## REQUIRED WORK
Display each line of the listing below that contains the string "Android", treating uppercase and lowercase as distinct.

-------- DATA SHOWN

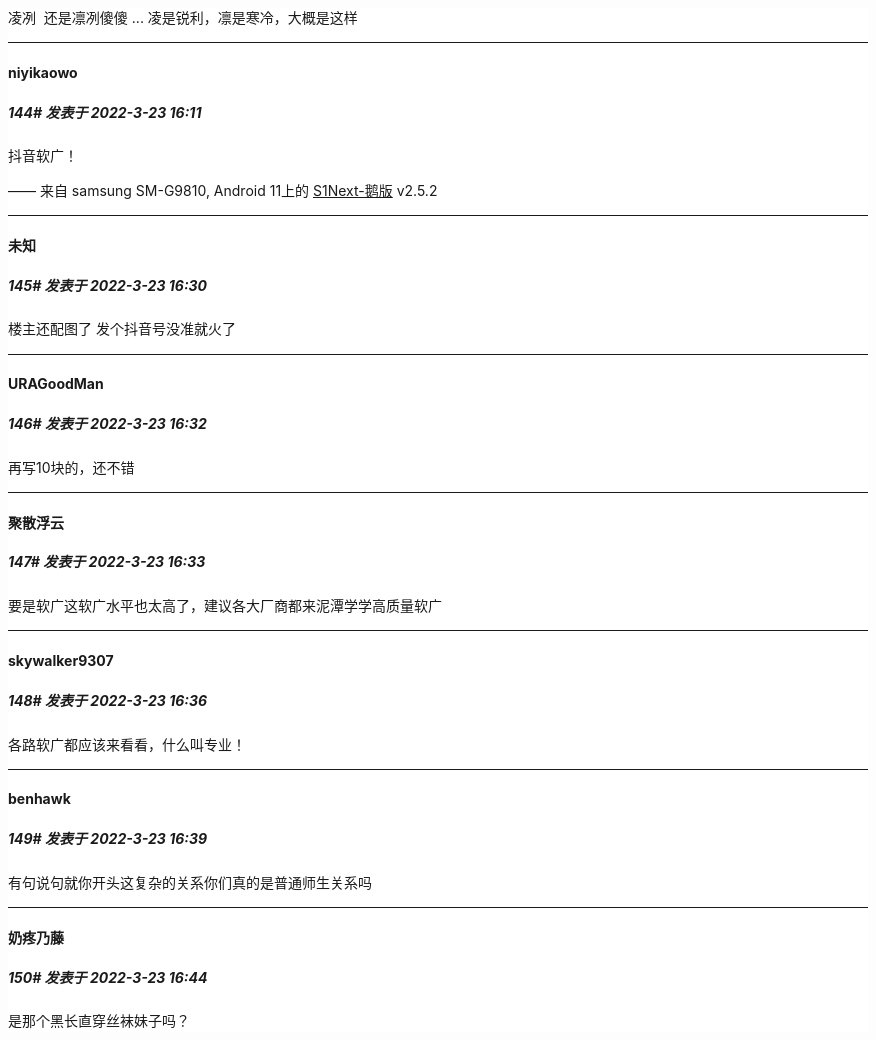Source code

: 凌冽  还是凛冽傻傻 ...</blockquote>
凌是锐利，凛是寒冷，大概是这样

*****

####  niyikaowo  
##### 144#       发表于 2022-3-23 16:11

抖音软广！

—— 来自 samsung SM-G9810, Android 11上的 [S1Next-鹅版](https://github.com/ykrank/S1-Next/releases) v2.5.2



*****

####  未知  
##### 145#       发表于 2022-3-23 16:30

楼主还配图了 发个抖音号没准就火了

*****

####  URAGoodMan  
##### 146#       发表于 2022-3-23 16:32

再写10块的，还不错

*****

####  聚散浮云  
##### 147#       发表于 2022-3-23 16:33

要是软广这软广水平也太高了，建议各大厂商都来泥潭学学高质量软广

*****

####  skywalker9307  
##### 148#       发表于 2022-3-23 16:36

各路软广都应该来看看，什么叫专业！

*****

####  benhawk  
##### 149#       发表于 2022-3-23 16:39

有句说句就你开头这复杂的关系你们真的是普通师生关系吗

*****

####  奶疼乃藤  
##### 150#       发表于 2022-3-23 16:44

是那个黑长直穿丝袜妹子吗？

----------------

## OUTPUT BELOW
—— 来自 samsung SM-G9810, Android 11上的 [S1Next-鹅版](https://github.com/ykrank/S1-Next/releases) v2.5.2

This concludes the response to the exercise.